A diverse supplier network taking shape
The supplier list blends large, established corporations with small and medium enterprises. Major names such as Tata Electronics, Avary, and Titan Engineering & Automation sit alongside about 20 Indian MSMEs (micro, small and medium enterprises). Several suppliers are expected to apply for a revised Production Linked Incentive (PLI) scheme that expands support to component manufacturers, strengthening local sourcing and production capacity.

The original PLI program introduced in 2020 played a key role in Apple’s India strategy by offering financial incentives to scale manufacturing locally. With those measures in place, officials now estimate that roughly one in five iPhones produced globally is manufactured in India.

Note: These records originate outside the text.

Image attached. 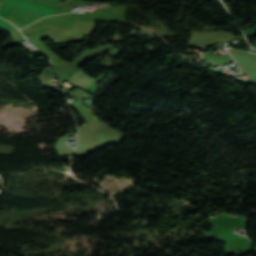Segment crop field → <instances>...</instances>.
Wrapping results in <instances>:
<instances>
[{
	"label": "crop field",
	"instance_id": "crop-field-1",
	"mask_svg": "<svg viewBox=\"0 0 256 256\" xmlns=\"http://www.w3.org/2000/svg\"><path fill=\"white\" fill-rule=\"evenodd\" d=\"M4 1L8 4L15 5L32 12L43 14L45 16L50 14H55L60 8L59 6L41 2V1H36V0H4Z\"/></svg>",
	"mask_w": 256,
	"mask_h": 256
}]
</instances>
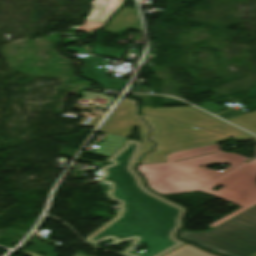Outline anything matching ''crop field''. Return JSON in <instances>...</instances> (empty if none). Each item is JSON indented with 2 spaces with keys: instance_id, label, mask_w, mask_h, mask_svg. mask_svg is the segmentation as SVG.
<instances>
[{
  "instance_id": "crop-field-7",
  "label": "crop field",
  "mask_w": 256,
  "mask_h": 256,
  "mask_svg": "<svg viewBox=\"0 0 256 256\" xmlns=\"http://www.w3.org/2000/svg\"><path fill=\"white\" fill-rule=\"evenodd\" d=\"M123 0H95L92 1L93 8L84 25L78 26L76 30L92 32L106 23V20L121 4Z\"/></svg>"
},
{
  "instance_id": "crop-field-16",
  "label": "crop field",
  "mask_w": 256,
  "mask_h": 256,
  "mask_svg": "<svg viewBox=\"0 0 256 256\" xmlns=\"http://www.w3.org/2000/svg\"><path fill=\"white\" fill-rule=\"evenodd\" d=\"M75 256H85V255H83V254L79 253V254H76Z\"/></svg>"
},
{
  "instance_id": "crop-field-13",
  "label": "crop field",
  "mask_w": 256,
  "mask_h": 256,
  "mask_svg": "<svg viewBox=\"0 0 256 256\" xmlns=\"http://www.w3.org/2000/svg\"><path fill=\"white\" fill-rule=\"evenodd\" d=\"M84 92V96L83 98H86V99H92L94 96L96 95H101L102 97H106L108 99H110V101L108 102V104L106 105V107H109L110 104L115 100L116 97H110V96H107L103 93H92V92H85V91H82Z\"/></svg>"
},
{
  "instance_id": "crop-field-9",
  "label": "crop field",
  "mask_w": 256,
  "mask_h": 256,
  "mask_svg": "<svg viewBox=\"0 0 256 256\" xmlns=\"http://www.w3.org/2000/svg\"><path fill=\"white\" fill-rule=\"evenodd\" d=\"M98 131L107 133V140L104 142H100L101 147L97 151L92 152L94 154L111 156L121 148L126 138L128 137L127 134L111 132L101 129H98Z\"/></svg>"
},
{
  "instance_id": "crop-field-5",
  "label": "crop field",
  "mask_w": 256,
  "mask_h": 256,
  "mask_svg": "<svg viewBox=\"0 0 256 256\" xmlns=\"http://www.w3.org/2000/svg\"><path fill=\"white\" fill-rule=\"evenodd\" d=\"M141 114L156 115L161 117H171L178 122L213 130L216 132L228 134L236 141H247L256 137L237 129L215 117L203 113L192 106H178V107H159L151 108L149 106H141Z\"/></svg>"
},
{
  "instance_id": "crop-field-11",
  "label": "crop field",
  "mask_w": 256,
  "mask_h": 256,
  "mask_svg": "<svg viewBox=\"0 0 256 256\" xmlns=\"http://www.w3.org/2000/svg\"><path fill=\"white\" fill-rule=\"evenodd\" d=\"M166 256H214V255L187 244Z\"/></svg>"
},
{
  "instance_id": "crop-field-10",
  "label": "crop field",
  "mask_w": 256,
  "mask_h": 256,
  "mask_svg": "<svg viewBox=\"0 0 256 256\" xmlns=\"http://www.w3.org/2000/svg\"><path fill=\"white\" fill-rule=\"evenodd\" d=\"M228 120L256 134V111L248 114H243Z\"/></svg>"
},
{
  "instance_id": "crop-field-2",
  "label": "crop field",
  "mask_w": 256,
  "mask_h": 256,
  "mask_svg": "<svg viewBox=\"0 0 256 256\" xmlns=\"http://www.w3.org/2000/svg\"><path fill=\"white\" fill-rule=\"evenodd\" d=\"M213 163L232 166L221 172L206 168ZM137 169L148 186L162 195L200 190L242 206L210 224L212 228L256 205V158L225 153L217 144L170 154L167 162L139 165ZM219 184L224 187L211 190Z\"/></svg>"
},
{
  "instance_id": "crop-field-15",
  "label": "crop field",
  "mask_w": 256,
  "mask_h": 256,
  "mask_svg": "<svg viewBox=\"0 0 256 256\" xmlns=\"http://www.w3.org/2000/svg\"><path fill=\"white\" fill-rule=\"evenodd\" d=\"M25 253L28 254V255H30V256H41V255L34 254V253H32V252H29V251H27V250H25Z\"/></svg>"
},
{
  "instance_id": "crop-field-12",
  "label": "crop field",
  "mask_w": 256,
  "mask_h": 256,
  "mask_svg": "<svg viewBox=\"0 0 256 256\" xmlns=\"http://www.w3.org/2000/svg\"><path fill=\"white\" fill-rule=\"evenodd\" d=\"M101 114H98L97 116L94 115H86L81 122L79 123L80 126H88V127H95L98 121L101 118Z\"/></svg>"
},
{
  "instance_id": "crop-field-4",
  "label": "crop field",
  "mask_w": 256,
  "mask_h": 256,
  "mask_svg": "<svg viewBox=\"0 0 256 256\" xmlns=\"http://www.w3.org/2000/svg\"><path fill=\"white\" fill-rule=\"evenodd\" d=\"M152 127L150 139L157 142L156 150L146 154L140 164L166 161L167 154L225 142L229 136L174 121L171 118L143 117Z\"/></svg>"
},
{
  "instance_id": "crop-field-1",
  "label": "crop field",
  "mask_w": 256,
  "mask_h": 256,
  "mask_svg": "<svg viewBox=\"0 0 256 256\" xmlns=\"http://www.w3.org/2000/svg\"><path fill=\"white\" fill-rule=\"evenodd\" d=\"M142 145L127 140L125 145L109 158L113 164L95 171L107 195L112 201H119L116 217L88 236L86 241L96 245L108 238L116 246L119 242L132 240L130 247L121 254L129 256H161L184 242L174 235L181 227L185 209L146 189L132 169ZM175 219H172V218ZM123 218L121 222L118 219ZM119 222V224H117ZM135 223V225H133ZM142 233V234H140ZM121 236V238H119ZM149 247L136 253L133 248L141 243Z\"/></svg>"
},
{
  "instance_id": "crop-field-3",
  "label": "crop field",
  "mask_w": 256,
  "mask_h": 256,
  "mask_svg": "<svg viewBox=\"0 0 256 256\" xmlns=\"http://www.w3.org/2000/svg\"><path fill=\"white\" fill-rule=\"evenodd\" d=\"M179 237L219 254L247 256L256 251V206L207 233L181 231Z\"/></svg>"
},
{
  "instance_id": "crop-field-6",
  "label": "crop field",
  "mask_w": 256,
  "mask_h": 256,
  "mask_svg": "<svg viewBox=\"0 0 256 256\" xmlns=\"http://www.w3.org/2000/svg\"><path fill=\"white\" fill-rule=\"evenodd\" d=\"M135 115L136 108L128 99H124L100 128L130 134L134 127L140 126L143 147L135 161L137 164L142 154L152 149L153 143L146 139L148 126L138 117H134Z\"/></svg>"
},
{
  "instance_id": "crop-field-8",
  "label": "crop field",
  "mask_w": 256,
  "mask_h": 256,
  "mask_svg": "<svg viewBox=\"0 0 256 256\" xmlns=\"http://www.w3.org/2000/svg\"><path fill=\"white\" fill-rule=\"evenodd\" d=\"M112 33L131 29L142 32V24L137 10L122 7L108 22L107 26L103 28Z\"/></svg>"
},
{
  "instance_id": "crop-field-14",
  "label": "crop field",
  "mask_w": 256,
  "mask_h": 256,
  "mask_svg": "<svg viewBox=\"0 0 256 256\" xmlns=\"http://www.w3.org/2000/svg\"><path fill=\"white\" fill-rule=\"evenodd\" d=\"M248 97H256V88H253Z\"/></svg>"
},
{
  "instance_id": "crop-field-17",
  "label": "crop field",
  "mask_w": 256,
  "mask_h": 256,
  "mask_svg": "<svg viewBox=\"0 0 256 256\" xmlns=\"http://www.w3.org/2000/svg\"><path fill=\"white\" fill-rule=\"evenodd\" d=\"M249 256H256V252H255V253H253V254H251V255H249Z\"/></svg>"
}]
</instances>
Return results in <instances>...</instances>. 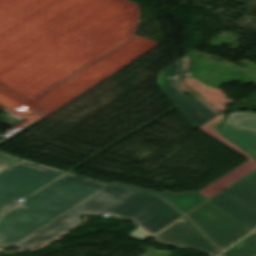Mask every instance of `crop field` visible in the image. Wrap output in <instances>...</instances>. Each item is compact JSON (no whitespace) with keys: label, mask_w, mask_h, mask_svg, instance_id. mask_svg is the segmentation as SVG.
I'll list each match as a JSON object with an SVG mask.
<instances>
[{"label":"crop field","mask_w":256,"mask_h":256,"mask_svg":"<svg viewBox=\"0 0 256 256\" xmlns=\"http://www.w3.org/2000/svg\"><path fill=\"white\" fill-rule=\"evenodd\" d=\"M83 213H110L129 217L152 234L182 217L156 196L109 184L14 245L27 248L52 241L80 223L78 217Z\"/></svg>","instance_id":"8a807250"},{"label":"crop field","mask_w":256,"mask_h":256,"mask_svg":"<svg viewBox=\"0 0 256 256\" xmlns=\"http://www.w3.org/2000/svg\"><path fill=\"white\" fill-rule=\"evenodd\" d=\"M107 184L71 173L57 179L0 220V245L10 247Z\"/></svg>","instance_id":"ac0d7876"},{"label":"crop field","mask_w":256,"mask_h":256,"mask_svg":"<svg viewBox=\"0 0 256 256\" xmlns=\"http://www.w3.org/2000/svg\"><path fill=\"white\" fill-rule=\"evenodd\" d=\"M66 172L23 159L0 173V217Z\"/></svg>","instance_id":"34b2d1b8"},{"label":"crop field","mask_w":256,"mask_h":256,"mask_svg":"<svg viewBox=\"0 0 256 256\" xmlns=\"http://www.w3.org/2000/svg\"><path fill=\"white\" fill-rule=\"evenodd\" d=\"M184 218L220 251L251 232L208 202Z\"/></svg>","instance_id":"412701ff"},{"label":"crop field","mask_w":256,"mask_h":256,"mask_svg":"<svg viewBox=\"0 0 256 256\" xmlns=\"http://www.w3.org/2000/svg\"><path fill=\"white\" fill-rule=\"evenodd\" d=\"M208 202L252 231L256 228V171Z\"/></svg>","instance_id":"f4fd0767"},{"label":"crop field","mask_w":256,"mask_h":256,"mask_svg":"<svg viewBox=\"0 0 256 256\" xmlns=\"http://www.w3.org/2000/svg\"><path fill=\"white\" fill-rule=\"evenodd\" d=\"M180 74V62L176 61L169 68L160 72L158 83L196 128L218 113L201 101L192 100L182 93L181 88L177 85Z\"/></svg>","instance_id":"dd49c442"},{"label":"crop field","mask_w":256,"mask_h":256,"mask_svg":"<svg viewBox=\"0 0 256 256\" xmlns=\"http://www.w3.org/2000/svg\"><path fill=\"white\" fill-rule=\"evenodd\" d=\"M223 118L224 115L223 113H221L199 128L227 144L233 150L246 157L248 161L243 163L239 167L235 168L234 170L230 171L217 181L200 190L199 193L202 194L207 199L212 197L216 193L220 192L221 190H223L224 188H226L227 186H229L230 184L237 181L238 179H240L241 177H243L244 175H246L247 173L256 168V161L251 155H249L242 149L238 148L221 135L218 125L222 122Z\"/></svg>","instance_id":"e52e79f7"},{"label":"crop field","mask_w":256,"mask_h":256,"mask_svg":"<svg viewBox=\"0 0 256 256\" xmlns=\"http://www.w3.org/2000/svg\"><path fill=\"white\" fill-rule=\"evenodd\" d=\"M154 237L157 243L162 245L192 248L211 256L220 253L219 250L199 234L184 218Z\"/></svg>","instance_id":"d8731c3e"},{"label":"crop field","mask_w":256,"mask_h":256,"mask_svg":"<svg viewBox=\"0 0 256 256\" xmlns=\"http://www.w3.org/2000/svg\"><path fill=\"white\" fill-rule=\"evenodd\" d=\"M233 126L232 128H230ZM227 138L252 153L256 158V114L230 113L224 125L221 126ZM238 127L241 131L233 128ZM252 130V132L250 131Z\"/></svg>","instance_id":"5a996713"},{"label":"crop field","mask_w":256,"mask_h":256,"mask_svg":"<svg viewBox=\"0 0 256 256\" xmlns=\"http://www.w3.org/2000/svg\"><path fill=\"white\" fill-rule=\"evenodd\" d=\"M113 184H117V185H121V186L129 187L132 189L158 195L162 199H164L166 202H168L171 206H173L175 209H177L182 215L190 211L200 203L207 200L198 192L184 193V194H173L170 192L159 193V192L149 191V190H145V189H141V188H137V187H133V186L117 183V182H114Z\"/></svg>","instance_id":"3316defc"},{"label":"crop field","mask_w":256,"mask_h":256,"mask_svg":"<svg viewBox=\"0 0 256 256\" xmlns=\"http://www.w3.org/2000/svg\"><path fill=\"white\" fill-rule=\"evenodd\" d=\"M221 256H256V234H251Z\"/></svg>","instance_id":"28ad6ade"},{"label":"crop field","mask_w":256,"mask_h":256,"mask_svg":"<svg viewBox=\"0 0 256 256\" xmlns=\"http://www.w3.org/2000/svg\"><path fill=\"white\" fill-rule=\"evenodd\" d=\"M179 61H181L183 64V75L182 76L191 75L192 67H191L190 56L187 55V56L183 57L182 59H180Z\"/></svg>","instance_id":"d1516ede"},{"label":"crop field","mask_w":256,"mask_h":256,"mask_svg":"<svg viewBox=\"0 0 256 256\" xmlns=\"http://www.w3.org/2000/svg\"><path fill=\"white\" fill-rule=\"evenodd\" d=\"M129 235H131L137 239H142V240H145L146 238L151 236V235H148L145 232H143L139 227L137 229H135L133 232H131Z\"/></svg>","instance_id":"22f410ed"},{"label":"crop field","mask_w":256,"mask_h":256,"mask_svg":"<svg viewBox=\"0 0 256 256\" xmlns=\"http://www.w3.org/2000/svg\"><path fill=\"white\" fill-rule=\"evenodd\" d=\"M17 161H13L4 157H0V172L11 166Z\"/></svg>","instance_id":"cbeb9de0"},{"label":"crop field","mask_w":256,"mask_h":256,"mask_svg":"<svg viewBox=\"0 0 256 256\" xmlns=\"http://www.w3.org/2000/svg\"><path fill=\"white\" fill-rule=\"evenodd\" d=\"M0 154H1V155H3V156H5V157L13 158V159H16V160L21 159V158H18V157H15V156H12V155H9V154H6V153H3V152H1V151H0Z\"/></svg>","instance_id":"5142ce71"},{"label":"crop field","mask_w":256,"mask_h":256,"mask_svg":"<svg viewBox=\"0 0 256 256\" xmlns=\"http://www.w3.org/2000/svg\"><path fill=\"white\" fill-rule=\"evenodd\" d=\"M254 233H256V232H254Z\"/></svg>","instance_id":"d9b57169"}]
</instances>
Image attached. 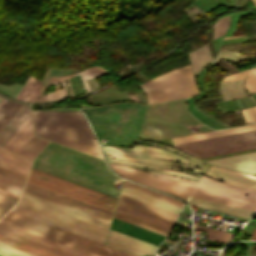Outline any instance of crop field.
Listing matches in <instances>:
<instances>
[{
  "label": "crop field",
  "mask_w": 256,
  "mask_h": 256,
  "mask_svg": "<svg viewBox=\"0 0 256 256\" xmlns=\"http://www.w3.org/2000/svg\"><path fill=\"white\" fill-rule=\"evenodd\" d=\"M137 141H139V140H137ZM139 142H143V141H139ZM145 143H147V142H145ZM138 144H144V143H138ZM152 144H155V143H152ZM146 145H149V144H146ZM102 147H103V150L106 154L108 161L111 163L120 162V163H125V164L146 167V168H150V169L160 171V172L174 173V174H177L175 176L194 180L196 182H198L199 177H196V176L190 175V174H186L183 172H179V171H174L171 169L190 172V173L198 175L200 177H201V175H199L197 173H193L191 171H187V170L178 168V167L167 166L164 164H172V165L180 166V167H183V168H186V169H189V170L201 173V174H203L206 171V169L210 166L209 164H207L195 157H192V156H189L187 154L180 152L181 155H183L193 161L188 160L184 157H181L177 154H174V153L168 151L170 149L164 150V149L148 147V146H144V145H136L133 149L114 147V146H106V145H102ZM157 147H160V146H157ZM161 148H165V147H161ZM165 149H167V148H165ZM109 157L143 163V164H148V165H153L156 167H151V166H147V165H143V164L129 163V162H125V161L112 159ZM151 157L178 161V162H182L185 164H189V165L201 168L203 170L176 164V163H172V162H168V161L154 159ZM112 161H115V162H112ZM115 164H119V163H115ZM119 165L136 168V167H132V166L124 165V164H119ZM110 166L117 174H119L121 176H124L128 179L134 180L136 182L142 183V184L152 187L154 189H158L161 191L175 194L183 200H186L188 195H192V196H196V197H200V198H204V199H208V200H212V201L225 203V204H229V205L256 211V190L224 183V182L209 178L204 175H202V177L198 183H195L190 180H185V179H180V178H175V177H170V176H163V177H167V178L184 181V182H180V181H174V180H168V179L155 177L153 175H157V174L145 172L148 170H145V171H141L144 169L136 170V169H140V168L131 169V168L122 167V166H118V165H114V164H110ZM150 172H152V171H150ZM160 174H165V173H160ZM171 175H173V174H171ZM157 176H161V175H157ZM244 191L252 192L254 194L250 199H248L242 193ZM192 196H190L187 201L188 204L192 205V206H196V207H200V208H204V209H208V210H213V211H217V212H221V213H225V214H230V215H234V216H238V217H242V218H246V219H249L251 217V215L254 213L253 211H249V210H245V209H241V208H237V207H233V206H229V205H225V204H220V203H216V202H212V201H208V200H204V199H200V198H196V197H192Z\"/></svg>",
  "instance_id": "8a807250"
},
{
  "label": "crop field",
  "mask_w": 256,
  "mask_h": 256,
  "mask_svg": "<svg viewBox=\"0 0 256 256\" xmlns=\"http://www.w3.org/2000/svg\"><path fill=\"white\" fill-rule=\"evenodd\" d=\"M35 135L103 158L80 111L33 112Z\"/></svg>",
  "instance_id": "ac0d7876"
},
{
  "label": "crop field",
  "mask_w": 256,
  "mask_h": 256,
  "mask_svg": "<svg viewBox=\"0 0 256 256\" xmlns=\"http://www.w3.org/2000/svg\"><path fill=\"white\" fill-rule=\"evenodd\" d=\"M0 223L92 256H134L12 211Z\"/></svg>",
  "instance_id": "34b2d1b8"
},
{
  "label": "crop field",
  "mask_w": 256,
  "mask_h": 256,
  "mask_svg": "<svg viewBox=\"0 0 256 256\" xmlns=\"http://www.w3.org/2000/svg\"><path fill=\"white\" fill-rule=\"evenodd\" d=\"M139 86L143 88L149 104L185 98L198 93L190 65L161 74Z\"/></svg>",
  "instance_id": "412701ff"
},
{
  "label": "crop field",
  "mask_w": 256,
  "mask_h": 256,
  "mask_svg": "<svg viewBox=\"0 0 256 256\" xmlns=\"http://www.w3.org/2000/svg\"><path fill=\"white\" fill-rule=\"evenodd\" d=\"M17 205L100 234L102 236H107L110 224L109 222L29 194L27 192H22L21 199Z\"/></svg>",
  "instance_id": "f4fd0767"
},
{
  "label": "crop field",
  "mask_w": 256,
  "mask_h": 256,
  "mask_svg": "<svg viewBox=\"0 0 256 256\" xmlns=\"http://www.w3.org/2000/svg\"><path fill=\"white\" fill-rule=\"evenodd\" d=\"M28 182L48 188L50 190L62 193L64 195L76 198L78 200L90 203L92 205L114 211L116 198L88 189L86 187L74 184L50 174L31 169Z\"/></svg>",
  "instance_id": "dd49c442"
},
{
  "label": "crop field",
  "mask_w": 256,
  "mask_h": 256,
  "mask_svg": "<svg viewBox=\"0 0 256 256\" xmlns=\"http://www.w3.org/2000/svg\"><path fill=\"white\" fill-rule=\"evenodd\" d=\"M171 146L198 158L256 148V130Z\"/></svg>",
  "instance_id": "e52e79f7"
},
{
  "label": "crop field",
  "mask_w": 256,
  "mask_h": 256,
  "mask_svg": "<svg viewBox=\"0 0 256 256\" xmlns=\"http://www.w3.org/2000/svg\"><path fill=\"white\" fill-rule=\"evenodd\" d=\"M23 190L27 191L29 193L38 195L40 197L49 199L51 201L60 203L62 205L71 207L73 209L82 211L84 213L93 215L95 217L104 219L106 221H109V222L111 221V217H112V214H113L112 212H109V211H106L104 209L92 206L90 204L78 201L76 199L64 196L62 194L50 191L48 189L36 186L34 184H31V183L27 182Z\"/></svg>",
  "instance_id": "d8731c3e"
},
{
  "label": "crop field",
  "mask_w": 256,
  "mask_h": 256,
  "mask_svg": "<svg viewBox=\"0 0 256 256\" xmlns=\"http://www.w3.org/2000/svg\"><path fill=\"white\" fill-rule=\"evenodd\" d=\"M0 234L39 247L41 249L53 252L61 256H89L81 252L66 248L64 246L52 243L50 241L21 232L19 230L7 227L2 224H0Z\"/></svg>",
  "instance_id": "5a996713"
},
{
  "label": "crop field",
  "mask_w": 256,
  "mask_h": 256,
  "mask_svg": "<svg viewBox=\"0 0 256 256\" xmlns=\"http://www.w3.org/2000/svg\"><path fill=\"white\" fill-rule=\"evenodd\" d=\"M117 204L129 209L138 211L140 213L152 216L154 218L166 221L171 224H173L177 216V213L136 200L134 198H131L122 194L120 195V198Z\"/></svg>",
  "instance_id": "3316defc"
},
{
  "label": "crop field",
  "mask_w": 256,
  "mask_h": 256,
  "mask_svg": "<svg viewBox=\"0 0 256 256\" xmlns=\"http://www.w3.org/2000/svg\"><path fill=\"white\" fill-rule=\"evenodd\" d=\"M108 73L109 72L107 70H105L101 67H98V66H94V67L86 69L82 72H78V73H74V74H70V75H66V76L52 77L50 82L47 85L56 84L57 90H55L51 93L49 92L48 94H46V96H42L38 102L68 98V93H67L64 79H67L68 87L70 89V93L72 96L73 94L71 91V87H70L68 78H71V77H74V76L80 74L81 79L84 80V79L95 78L99 75L108 74ZM59 82L62 83L64 90L58 89L57 83H59Z\"/></svg>",
  "instance_id": "28ad6ade"
},
{
  "label": "crop field",
  "mask_w": 256,
  "mask_h": 256,
  "mask_svg": "<svg viewBox=\"0 0 256 256\" xmlns=\"http://www.w3.org/2000/svg\"><path fill=\"white\" fill-rule=\"evenodd\" d=\"M12 211H15V212H17V213L26 215V216H28V217H31V218H34V219H37V220H40V221L45 222V223H48V224H51V225H53V226L62 228V229H64V230L73 232V233H75V234H78V235L87 237V238H89V239L98 241V242H100V243H103V244L105 243V239H106L105 237H102V236H100V235L91 233V232H89V231L80 229V228L75 227V226H72V225H69V224H67V223H64V222L55 220V219H53V218L44 216V215H42V214L33 212V211H31V210L22 208V207H20V206L15 205L14 208L12 209Z\"/></svg>",
  "instance_id": "d1516ede"
},
{
  "label": "crop field",
  "mask_w": 256,
  "mask_h": 256,
  "mask_svg": "<svg viewBox=\"0 0 256 256\" xmlns=\"http://www.w3.org/2000/svg\"><path fill=\"white\" fill-rule=\"evenodd\" d=\"M206 175L215 179L256 189V176L211 166Z\"/></svg>",
  "instance_id": "22f410ed"
},
{
  "label": "crop field",
  "mask_w": 256,
  "mask_h": 256,
  "mask_svg": "<svg viewBox=\"0 0 256 256\" xmlns=\"http://www.w3.org/2000/svg\"><path fill=\"white\" fill-rule=\"evenodd\" d=\"M32 136V115L30 114L28 118L21 124V126L6 141L3 147L18 153Z\"/></svg>",
  "instance_id": "cbeb9de0"
},
{
  "label": "crop field",
  "mask_w": 256,
  "mask_h": 256,
  "mask_svg": "<svg viewBox=\"0 0 256 256\" xmlns=\"http://www.w3.org/2000/svg\"><path fill=\"white\" fill-rule=\"evenodd\" d=\"M256 129V123L249 125V126H243V127H237L233 129H226V130H218V131H211V132H205V133H199V134H193V135H187V136H181V137H175L172 138L174 143H182V142H188L193 140H199L204 138H210L215 136H221L226 134H232L237 132H243L248 130H254Z\"/></svg>",
  "instance_id": "5142ce71"
},
{
  "label": "crop field",
  "mask_w": 256,
  "mask_h": 256,
  "mask_svg": "<svg viewBox=\"0 0 256 256\" xmlns=\"http://www.w3.org/2000/svg\"><path fill=\"white\" fill-rule=\"evenodd\" d=\"M41 89V81L28 76L25 85L15 99L21 101H33Z\"/></svg>",
  "instance_id": "d9b57169"
},
{
  "label": "crop field",
  "mask_w": 256,
  "mask_h": 256,
  "mask_svg": "<svg viewBox=\"0 0 256 256\" xmlns=\"http://www.w3.org/2000/svg\"><path fill=\"white\" fill-rule=\"evenodd\" d=\"M188 56L192 63L194 74L212 60L208 45L189 53Z\"/></svg>",
  "instance_id": "733c2abd"
},
{
  "label": "crop field",
  "mask_w": 256,
  "mask_h": 256,
  "mask_svg": "<svg viewBox=\"0 0 256 256\" xmlns=\"http://www.w3.org/2000/svg\"><path fill=\"white\" fill-rule=\"evenodd\" d=\"M242 81L243 79L221 82L220 91L223 99L226 100L241 96H248L242 89Z\"/></svg>",
  "instance_id": "4a817a6b"
},
{
  "label": "crop field",
  "mask_w": 256,
  "mask_h": 256,
  "mask_svg": "<svg viewBox=\"0 0 256 256\" xmlns=\"http://www.w3.org/2000/svg\"><path fill=\"white\" fill-rule=\"evenodd\" d=\"M121 193L125 194V195H128V196H131V197H134L136 199H139V200H142V201H145V202H148V203H151V204L163 207L165 209H168V210H171V211H174V212H177V213L180 210V207L174 206L172 204L160 201L158 199L146 196L144 194L132 191V190L124 188V187L122 188V192Z\"/></svg>",
  "instance_id": "bc2a9ffb"
},
{
  "label": "crop field",
  "mask_w": 256,
  "mask_h": 256,
  "mask_svg": "<svg viewBox=\"0 0 256 256\" xmlns=\"http://www.w3.org/2000/svg\"><path fill=\"white\" fill-rule=\"evenodd\" d=\"M124 187H127V188H130L132 190H135V191H138V192H141V193H144L146 195H149V196H152V197H155V198H158L160 200H163V201H166V202H169V203H172L174 205H177V206H182V202L181 201H178L174 198H171L169 196H166V195H163L161 193H158L156 191H153L151 189H148L146 187H143L141 185H138V184H134V183H131V182H127V181H124V184H123Z\"/></svg>",
  "instance_id": "214f88e0"
},
{
  "label": "crop field",
  "mask_w": 256,
  "mask_h": 256,
  "mask_svg": "<svg viewBox=\"0 0 256 256\" xmlns=\"http://www.w3.org/2000/svg\"><path fill=\"white\" fill-rule=\"evenodd\" d=\"M0 160L6 162L24 172H28L31 162L3 149L0 148Z\"/></svg>",
  "instance_id": "92a150f3"
},
{
  "label": "crop field",
  "mask_w": 256,
  "mask_h": 256,
  "mask_svg": "<svg viewBox=\"0 0 256 256\" xmlns=\"http://www.w3.org/2000/svg\"><path fill=\"white\" fill-rule=\"evenodd\" d=\"M47 142V140L33 136L18 154L33 160Z\"/></svg>",
  "instance_id": "dafd665d"
},
{
  "label": "crop field",
  "mask_w": 256,
  "mask_h": 256,
  "mask_svg": "<svg viewBox=\"0 0 256 256\" xmlns=\"http://www.w3.org/2000/svg\"><path fill=\"white\" fill-rule=\"evenodd\" d=\"M22 187V185L0 175V193L17 200Z\"/></svg>",
  "instance_id": "00972430"
},
{
  "label": "crop field",
  "mask_w": 256,
  "mask_h": 256,
  "mask_svg": "<svg viewBox=\"0 0 256 256\" xmlns=\"http://www.w3.org/2000/svg\"><path fill=\"white\" fill-rule=\"evenodd\" d=\"M114 217H115V218H118V219H120V220L129 222V223H132V224H134V225H137V226L146 228V229H148V230H151V231L160 233V234L165 235V236L167 235V233H168V231H169V230H166V229H164V228L155 226V225H153V224L144 222V221H142V220L133 218V217H131V216L122 214V213L117 212V211L115 212V216H114Z\"/></svg>",
  "instance_id": "a9b5d70f"
},
{
  "label": "crop field",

Why Apple diversified beyond China
Apple’s move into India was partly strategic insurance. The COVID-19 disruptions to Chinese factories in 2020 exposed production risks tied to a single region. Geopolitical tensions — including trade friction between the U.S. and China, border incidents, and shifting tariff policies — added further uncertainty. Establishing a stronger manufacturing base in India helps Apple hedge against supply interruptions and shipping constraints.
The company initially worked with some Chinese partners to stand up operations in India but adjusted the mix after regional tensions in 2020 encouraged greater use of non-Chinese suppliers.
Conclusion
Apple’s rapid build-out in India highlights how policy incentives and strategic diversification can accelerate industrial ecosystems. For India, the result is a fast-growing manufacturing cluster, thousands of new jobs, and a stronger role in the global iPhone supply chain — a trend likely to continue as the PLI scheme and local investment evolve.